Jerkbaits have been longtime go-to baits for clear water in cooler temperatures, and they’re a staple in northern smallmouth fisheries. But have you ever thought of using one in weedy cover with shallow, darker water, where pitching a plastic or a jig may be the usual fallback for largemouth?

“Jerkbaits are more effective in stained water and in summer than you think,” VanDam advised. “There’s no bad time to use it. It’s just natural for me to use it. I’m very comfortable fishing it in a variety of situations. It’s great at the 5- to 6-foot depths; if you simply adjust your line size, you can get some models down to 10 or 12 feet. Other baits aren’t as easy to control as a jerkbait. Add my Humminbird 360, and I’m following grass lines, casting, and I know exactly where I am and how to fish it. It’s very efficient. You can try other baits to do these things, like slow rolling a spinnerbait, but it’s just not as efficient.”

VanDam has plenty of personal tournament success fishing a jerkbait in shallow, dirty water to prove it.
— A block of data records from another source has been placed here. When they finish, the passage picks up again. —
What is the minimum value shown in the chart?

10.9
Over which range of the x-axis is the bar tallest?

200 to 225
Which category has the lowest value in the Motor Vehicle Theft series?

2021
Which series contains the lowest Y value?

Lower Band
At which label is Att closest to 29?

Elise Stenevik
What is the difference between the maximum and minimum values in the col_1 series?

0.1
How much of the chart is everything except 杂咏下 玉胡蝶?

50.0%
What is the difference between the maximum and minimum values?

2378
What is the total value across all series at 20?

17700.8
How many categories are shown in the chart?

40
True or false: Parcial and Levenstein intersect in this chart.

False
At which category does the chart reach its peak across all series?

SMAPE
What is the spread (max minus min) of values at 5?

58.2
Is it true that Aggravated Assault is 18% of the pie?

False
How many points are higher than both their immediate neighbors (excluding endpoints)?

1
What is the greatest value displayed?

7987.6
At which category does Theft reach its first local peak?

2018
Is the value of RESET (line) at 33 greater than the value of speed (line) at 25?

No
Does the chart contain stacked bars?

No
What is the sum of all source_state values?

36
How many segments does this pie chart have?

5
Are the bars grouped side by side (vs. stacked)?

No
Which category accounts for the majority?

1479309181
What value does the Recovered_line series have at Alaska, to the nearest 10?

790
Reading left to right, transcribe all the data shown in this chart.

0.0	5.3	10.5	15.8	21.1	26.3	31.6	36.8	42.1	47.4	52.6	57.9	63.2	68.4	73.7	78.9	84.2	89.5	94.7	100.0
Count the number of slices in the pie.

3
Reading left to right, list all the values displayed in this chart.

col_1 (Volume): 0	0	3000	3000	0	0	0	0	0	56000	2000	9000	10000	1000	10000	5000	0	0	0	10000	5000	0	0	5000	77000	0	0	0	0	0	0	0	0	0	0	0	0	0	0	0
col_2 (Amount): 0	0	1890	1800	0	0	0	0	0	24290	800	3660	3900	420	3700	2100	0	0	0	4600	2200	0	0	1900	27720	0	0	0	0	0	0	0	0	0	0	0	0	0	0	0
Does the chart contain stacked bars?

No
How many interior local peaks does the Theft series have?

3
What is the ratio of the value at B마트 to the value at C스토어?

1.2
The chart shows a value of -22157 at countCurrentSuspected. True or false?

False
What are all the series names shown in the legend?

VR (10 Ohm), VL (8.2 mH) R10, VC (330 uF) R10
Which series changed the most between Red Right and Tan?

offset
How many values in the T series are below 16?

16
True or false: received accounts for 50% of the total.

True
“There was a tourney a few years back at Ross Barnett Reservoir and the water was dirty,” VanDam said. “I almost won it jerkbaiting in muddy water ditches and lily pad fields. It’s such a great reactionary bait. I won an MLF event at La Crosse on the Mississippi River with one. In the mouth of a ditch, I won a Cup round in Louisiana on Cato Lake. It’s my confidence bait. They see it, they’ll bite it. It’s not always the best option, but it’s a dang good one.”